In this experiment, we assume some value for resistance, power and permissible voltage drop for a load. We want to determine the permissible cable resistance so that the load can function normally. We would like to be able to determine the maximum distance the battery and the load can be separated if we use different types of cable. We will also determine the battery life and the efficiency.
Experiment
We first creates assumptions:
- Load is rated to consume 0.144W when 12V is supplied
- The voltage drop across load has to be more than 11V
- Battery voltage remain constant at 12V and has capacity of 0.8Ahr
Once the assumptions were made, the theoretical value for R can be calculated as follow:
R = V² / P
R = 12² / 0.144W
R = 1000Ω
After the theoretical resistor was calculated, a resistance box with power rating of 0.3W is used to become the representation of resistance of cable. The power supply rating have a maximum supply voltage of 12V and max current of 2A. The resistance box was also adjusted so that the voltage drop across the load is 11V.
The resistor used for the experiment are listed below:
|
Element
|
Nominal Value (Ω)
|
Measured Value (Ω)
|
Tolerance?
|
Wattage
|
|
Load
|
1000
|
980
|
Yes
|
0.25
|
|
Cable
|
88
|
87.3
|
Yes
|
0.3
|
The voltage of the power source was measured and comes out to be 12.09 ± 0.005 V
Once every element have been measured and calculated, the circuit was set up as follow:
 |
| Setup of the lab and the measurement of voltage drop across load |
As seen in the picture and also several measurement,some data are achieved:
V_load = 11.1 V
I_battery = 11.3 mA
R_cable = 87.3 Ω
After the data is taken, battery life can be determined by using:
Battery capacity = current*time
Time = Battery Capacity / Current
= 0.8 A-hr / 0.0113 A
= 70.80 hr
Power was also calculated in this lab and turns out as follow:
P = V²/R = I²R
Power to the load = 0.126 W
Power to the cable = 0.0111 W
Once the power is calculated, the efficiency is also calculated using the following formula:
η = [ P_out / (P_out + P_lost) ] * 100
η = 91.9%
Questions
- In one of the question, the total power is not exceeding the power capability of resistor box since the total power used is around 0.1W but never exceed the 0.3 W which is the power caps.
- Using the data taken, and with the resistance of AWG # 30 is 0.3451 Ω / m, we can find the maximum distance for the cable.

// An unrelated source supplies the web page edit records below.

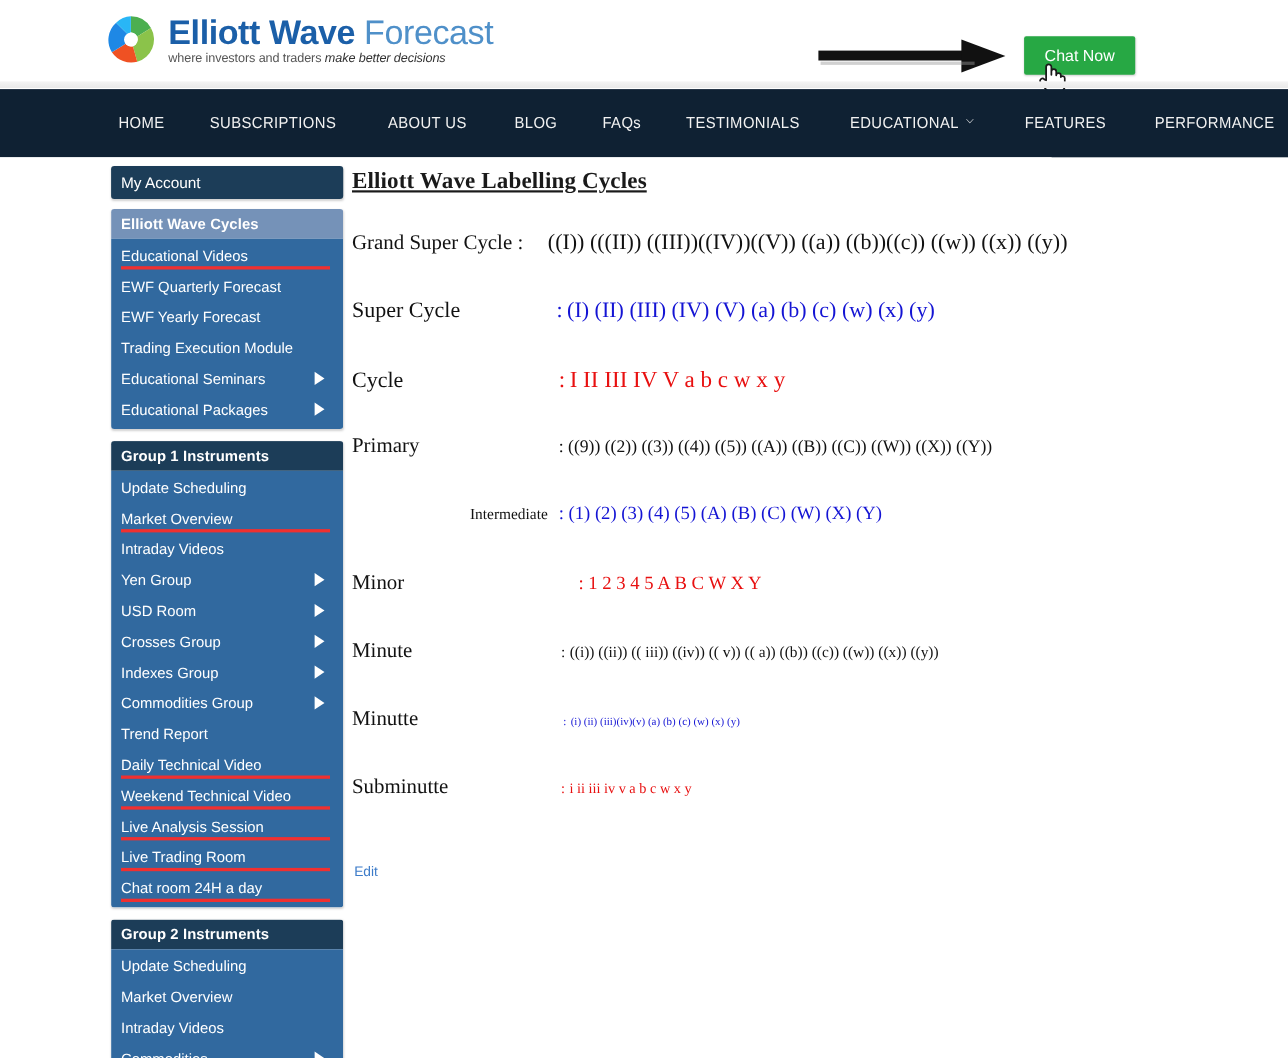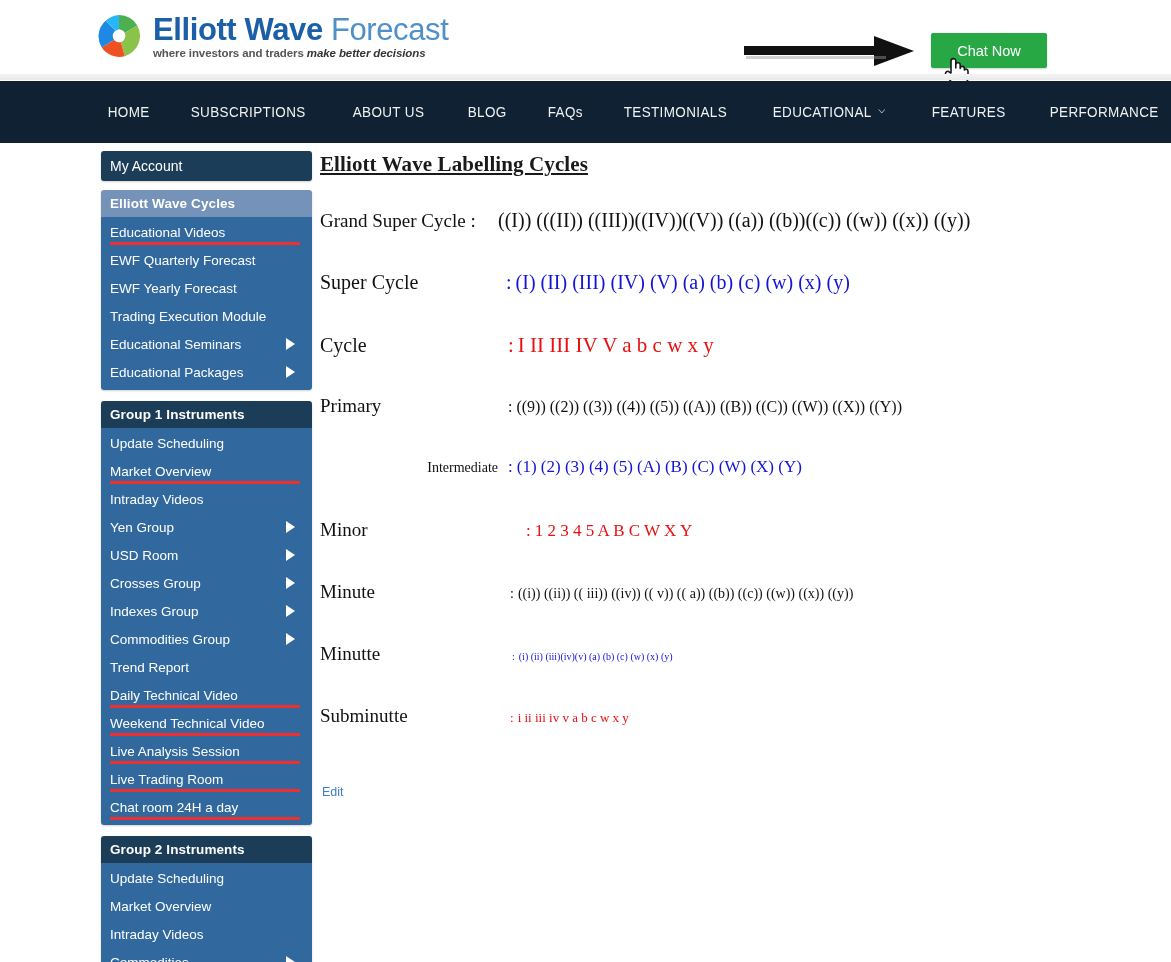--- a/index.html
+++ b/index.html
@@ -30,29 +30,29 @@
   .logo-mark { width: 48px; height: 48px; flex: 0 0 48px; }
   .logo-text { line-height: 1; padding-top: 2px; }
   .logo-title {
     font-size: 31px; font-weight: bold; letter-spacing: -0.4px;
     white-space: nowrap;
   }
   .logo-title .b1 { color: #1b5fa8; }
   .logo-title .b2 { color: #4f90c9; font-weight: normal; }
   .logo-tag {
     font-size: 11.5px; color: #555; margin-top: 3px; white-space: nowrap;
-    font-weight: bold; letter-spacing: -0.1px;
+    font-weight: normal; letter-spacing: -0.1px;
   }
   .logo-tag em { font-style: italic; color: #333; }
 
   
   .arrow-ann { position: absolute; left: 742px; top: 34px; width: 175px; height: 34px; }
 
   .chat-btn {
-    position: absolute; left: 931px; top: 33px; width: 116px; height: 35px;
+    position: absolute; left: 931px; top: 33px; width: 101px; height: 35px;
     background: #27a844; color: #ffffff;
     border: none; border-radius: 2px;
     font-family: "Liberation Sans", sans-serif; font-size: 14.5px;
     cursor: pointer; padding: 0;
     box-shadow: 0 1px 2px rgba(0,0,0,0.18);
   }
   .cursor-hand { position: absolute; left: 943px; top: 55px; width: 26px; height: 30px; pointer-events: none; }
 
   
   .navbar {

L = 87.3 * 0.5 / 0.3451 = 126.49 m
- In the question about robosub project, AWG # 28 wire is used with resistance of 0.0764Ω / ft. This particular circuit have nominal rating of 2.6 - 5 V and 20 mA as provided in the question. To determine the maximum length of wire that can be used, we first must calculate the maximum resistance in cable R_cable = 2.4V / 0.02 A = 120 Ω. Once the resistor is calculated, the length of the cable can be determined as L = 120 Ω * 0.5 / 0.0764 Ω/ft = 785 ft.

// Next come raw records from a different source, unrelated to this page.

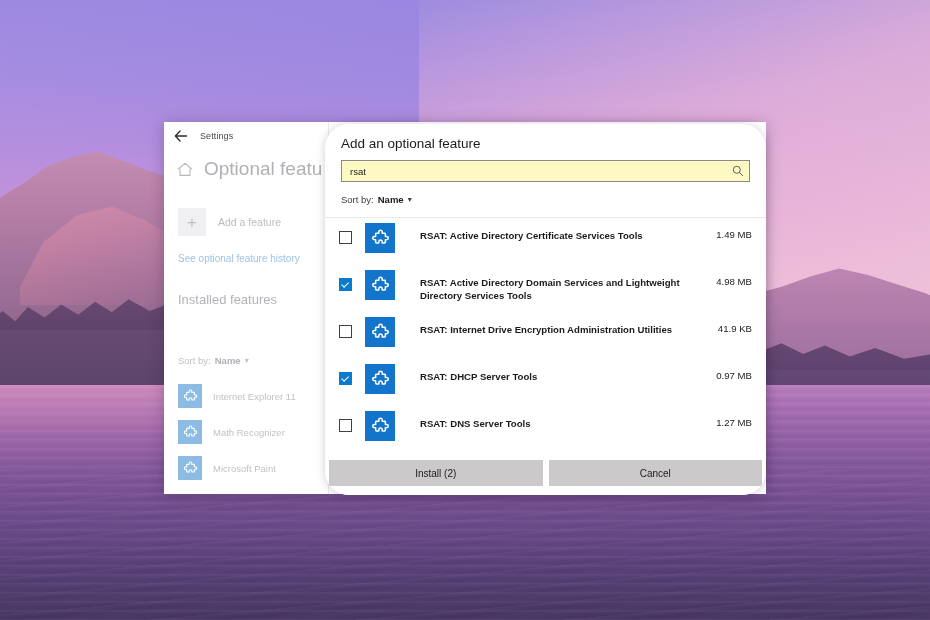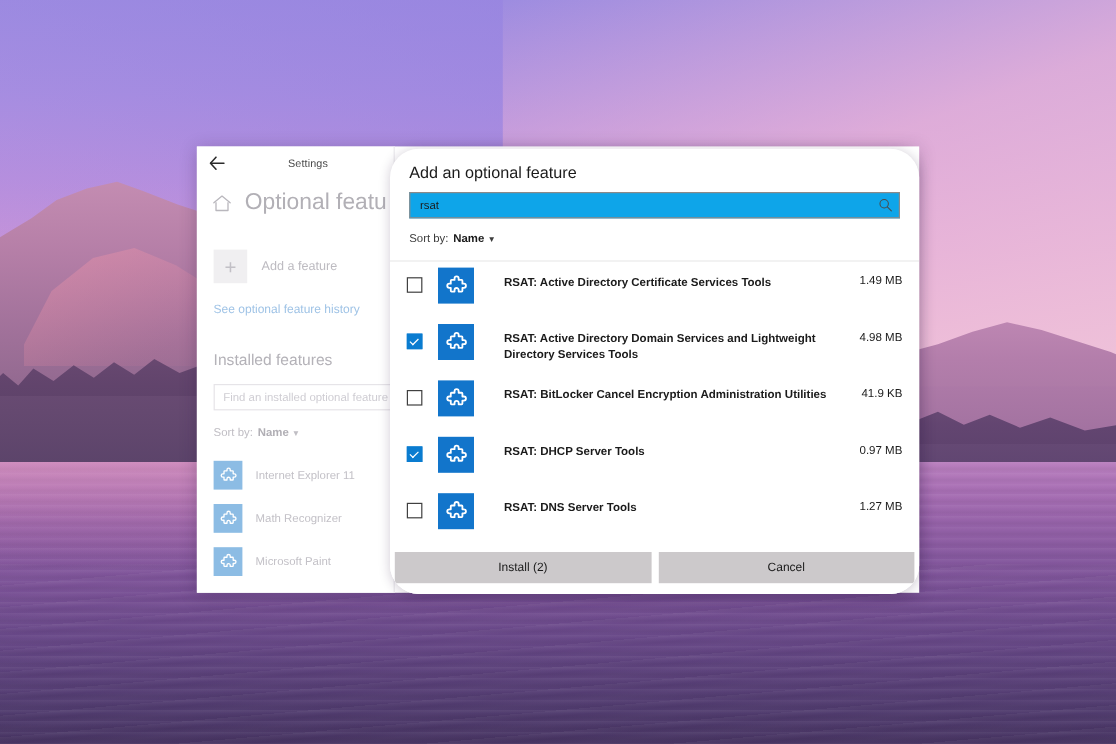--- a/index.html
+++ b/index.html
@@ -182,21 +182,20 @@
   .titlebar {
     position: absolute;
     left: 0;
     top: 0;
     width: 165px;
     height: 28px;
     display: flex;
     align-items: center;
     padding-left: 6px;
     box-sizing: border-box;
-    gap: 40px;
   }
   .back-arrow {
     width: 22px;
     height: 22px;
     display: flex;
     align-items: center;
     justify-content: center;
     color: #2b2b2b;
     font-size: 14px;
     line-height: 1;
@@ -356,21 +355,21 @@
   .dialog-search {
     position: absolute;
     left: 16px;
     top: 36px;
     width: 409px;
     height: 22px;
     border: 1px solid #8a8a8a;
     box-sizing: border-box;
     display: flex;
     align-items: center;
-    background: #0ea5e9;
+    background: #fef9c3;
   }
   .dialog-search input {
     flex: 1;
     border: none;
     outline: none;
     font-family: "Liberation Sans", sans-serif;
     font-size: 9.5px;
     color: #1b1b1b;
     padding-left: 8px;
     background: transparent;
@@ -545,23 +544,20 @@
 
       <div class="add-feature-row">
         <div class="add-feature-btn">+</div>
         <div class="add-feature-label">Add a feature</div>
       </div>
 
       <div class="history-link">See optional feature history</div>
 
       <div class="installed-title">Installed features</div>
 
-      <div class="installed-search">
-        <span>Find an installed optional feature</span>
-      </div>
 
       <div class="sidebar-sort">
         <span>Sort by:</span>
         <b>Name</b>
         <span class="chevron">▾</span>
       </div>
 
       <div class="installed-list">
 
         <div class="installed-item">
@@ -647,21 +643,21 @@
 
       <div class="feature-row">
         <div class="cb-wrap">
           <div class="checkbox"></div>
         </div>
         <div class="feat-icon">
           <svg width="19" height="19" viewBox="0 0 20 20" aria-hidden="true">
             <path d="M8.2 3.2 a1.8 1.8 0 0 1 3.6 0 v1.3 h2.6 a0.7 0.7 0 0 1 0.7 0.7 v2.6 h1.3 a1.8 1.8 0 0 1 0 3.6 h-1.3 v2.6 a0.7 0.7 0 0 1 -0.7 0.7 h-2.6 v-1.3 a1.8 1.8 0 0 0 -3.6 0 v1.3 h-2.6 a0.7 0.7 0 0 1 -0.7 -0.7 v-2.6 h-1.3 a1.8 1.8 0 0 1 0 -3.6 h1.3 v-2.6 a0.7 0.7 0 0 1 0.7 -0.7 h2.6 z" fill="none" stroke="#ffffff" stroke-width="1.6" stroke-linejoin="round"></path>
           </svg>
         </div>
-        <div class="feature-name">RSAT: BitLocker Cancel Encryption Administration Utilities</div>
+        <div class="feature-name">RSAT: Internet Drive Encryption Administration Utilities</div>
         <div class="feature-size">41.9 KB</div>
       </div>
 
       <div class="feature-row">
         <div class="cb-wrap">
           <div class="checkbox checked"></div>
         </div>
         <div class="feat-icon">
           <svg width="19" height="19" viewBox="0 0 20 20" aria-hidden="true">
             <path d="M8.2 3.2 a1.8 1.8 0 0 1 3.6 0 v1.3 h2.6 a0.7 0.7 0 0 1 0.7 0.7 v2.6 h1.3 a1.8 1.8 0 0 1 0 3.6 h-1.3 v2.6 a0.7 0.7 0 0 1 -0.7 0.7 h-2.6 v-1.3 a1.8 1.8 0 0 0 -3.6 0 v1.3 h-2.6 a0.7 0.7 0 0 1 -0.7 -0.7 v-2.6 h-1.3 a1.8 1.8 0 0 1 0 -3.6 h1.3 v-2.6 a0.7 0.7 0 0 1 0.7 -0.7 h2.6 z" fill="none" stroke="#ffffff" stroke-width="1.6" stroke-linejoin="round"></path>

- In the next question, we are sending 48 volts at 10A down the sub. 36 volts have to reach the sub and minimum cable gauge has to be determined for a 60 ft tether cable. Since there can only be a 12V drops, the resistance can be figured out to be R = V / I = 12V /10A =1.2Ω. Once the resistor is determined, the cable gauge can be tested and the minimal gauge required for 60 ft tether cable appears to be the AWG#24 since by using it L = 1.2 / 0.0302 = 39.7 ft.